Your first line of defence for your SME business in the cyber security area should be your staff. Most SME’s do not consider their staff important in the protection of the business. They can be vital. With the right training they can be your front line defence. You still need the four pillars of your cyber security framework but your staff can ensure that they actually work.
What am I talking about? Most business employ staff that are uneducated, innocent and ill informed. Most of the time they are not stupid. They just have never had someone sit down and explain to them how dangerous the Internet really is. They need to be taught how to be observant.
So here is a couple of ideas that could help them to become more aware of the cyber criminals on the Internet.
Passwords are critical to most things that are done on the Internet. A password of 1234, password or qwerty is stupid. It is stupid because they are the first combinations that the cyber criminal will try to access your information.
A password has to have the following points:
- It has to be complicated – should contain letters,capitals, numbers and symbols. If possible it should contain a space.
- It has to be longer than 8 characters
- It has to be unique
- And it should be changed regularly
We all have them, I in fact have a social media page on Facebook and linkedIn as well as a twitter account. What I can post on Facebook will be different from what I can post on LinkedIn. This is because they are used for different things within a business. Social media for a business can be a great way to level,the field against their bigger competitors, it can also be a accident waiting to happen.

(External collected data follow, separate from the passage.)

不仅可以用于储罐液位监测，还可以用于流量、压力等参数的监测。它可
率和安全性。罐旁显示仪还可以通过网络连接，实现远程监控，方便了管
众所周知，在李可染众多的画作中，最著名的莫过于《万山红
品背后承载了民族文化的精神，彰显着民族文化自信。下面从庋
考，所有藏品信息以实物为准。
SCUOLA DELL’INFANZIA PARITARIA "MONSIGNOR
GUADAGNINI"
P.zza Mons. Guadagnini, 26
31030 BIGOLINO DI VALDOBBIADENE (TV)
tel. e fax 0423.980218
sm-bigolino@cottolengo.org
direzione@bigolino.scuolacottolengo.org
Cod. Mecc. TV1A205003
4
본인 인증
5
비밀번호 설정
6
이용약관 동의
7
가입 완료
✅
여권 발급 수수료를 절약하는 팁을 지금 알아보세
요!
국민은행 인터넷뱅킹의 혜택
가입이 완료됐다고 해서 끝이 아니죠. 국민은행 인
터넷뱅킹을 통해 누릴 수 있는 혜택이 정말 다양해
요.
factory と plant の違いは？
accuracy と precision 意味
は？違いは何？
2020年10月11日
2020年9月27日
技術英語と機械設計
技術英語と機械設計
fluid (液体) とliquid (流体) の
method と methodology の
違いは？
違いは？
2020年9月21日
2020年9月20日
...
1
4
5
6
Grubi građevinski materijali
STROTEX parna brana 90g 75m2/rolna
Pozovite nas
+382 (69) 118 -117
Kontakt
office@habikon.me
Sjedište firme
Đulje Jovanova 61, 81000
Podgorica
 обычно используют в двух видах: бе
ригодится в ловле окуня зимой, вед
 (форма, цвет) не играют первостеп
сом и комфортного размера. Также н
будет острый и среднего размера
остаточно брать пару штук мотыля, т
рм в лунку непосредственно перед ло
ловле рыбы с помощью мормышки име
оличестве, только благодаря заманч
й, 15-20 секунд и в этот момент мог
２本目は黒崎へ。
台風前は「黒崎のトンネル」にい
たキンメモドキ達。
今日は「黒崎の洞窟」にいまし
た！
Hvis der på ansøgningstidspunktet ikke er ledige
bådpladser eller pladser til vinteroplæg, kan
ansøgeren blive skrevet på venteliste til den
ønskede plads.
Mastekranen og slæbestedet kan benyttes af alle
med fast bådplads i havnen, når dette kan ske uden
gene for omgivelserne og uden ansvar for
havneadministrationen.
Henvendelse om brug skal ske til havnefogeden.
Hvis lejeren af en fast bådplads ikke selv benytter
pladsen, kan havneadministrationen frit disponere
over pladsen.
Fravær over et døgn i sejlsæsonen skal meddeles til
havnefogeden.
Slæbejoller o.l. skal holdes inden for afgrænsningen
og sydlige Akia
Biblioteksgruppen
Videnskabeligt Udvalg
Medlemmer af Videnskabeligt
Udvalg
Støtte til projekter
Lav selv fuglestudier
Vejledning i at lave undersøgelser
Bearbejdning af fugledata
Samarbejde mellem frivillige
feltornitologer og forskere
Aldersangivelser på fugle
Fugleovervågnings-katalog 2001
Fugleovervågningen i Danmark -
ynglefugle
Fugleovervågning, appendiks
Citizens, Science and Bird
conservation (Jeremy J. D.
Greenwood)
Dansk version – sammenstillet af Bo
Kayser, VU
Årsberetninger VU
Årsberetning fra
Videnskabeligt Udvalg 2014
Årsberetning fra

Stupid things said on Facebook can damage a businesses reputation, can accidentally allow critical information out of the business or it can be used to create a social engineering vector into your business. Social media should be controlled and managed.
That damn Internet
The Internet is probably one of the most dangerous places that we will ever go. That is not being melodramatic, but the stats are in. You have a better chance in a dark alley on the worst part of town than you have if you are unaware on the Internet. When you get mugged on the Internet, most of the time you don’t even know if has happened.
What is this crap in my inbox
Email has been around for decades. It has not changed much in that time. SPAM has made it a restrictive media because there is no privacy with an email. If you want to keep something secret do not send it in an email. Use other solutions.
It is also unreliable. Anyone can send an email from you without your knowledge, or you may just get a bounce message for an email you know you never sent.
What does it all mean
The fact that everyone has access to the Internet is a problem for the uneducated, ill informed and innocent. They make mistakes in a medium that is unforgiving, and one small mistake can have you loose everything. That for them as individuals but what happens if they do that within a business. Staff members are notorious for using stupid passwords, slipping up on social media, not understanding the Internet and email, exposing intellectual property both their own and the businesses. How do we stop that from happening.
Get some training
Yep, that’s correct. Train them not to be stupid. Train them to understand what a phishing email is, what a secure password is, how to treat their equipment. From there they become your front line. They are the ones who will see a problem and report it. Better security for them is better security for you.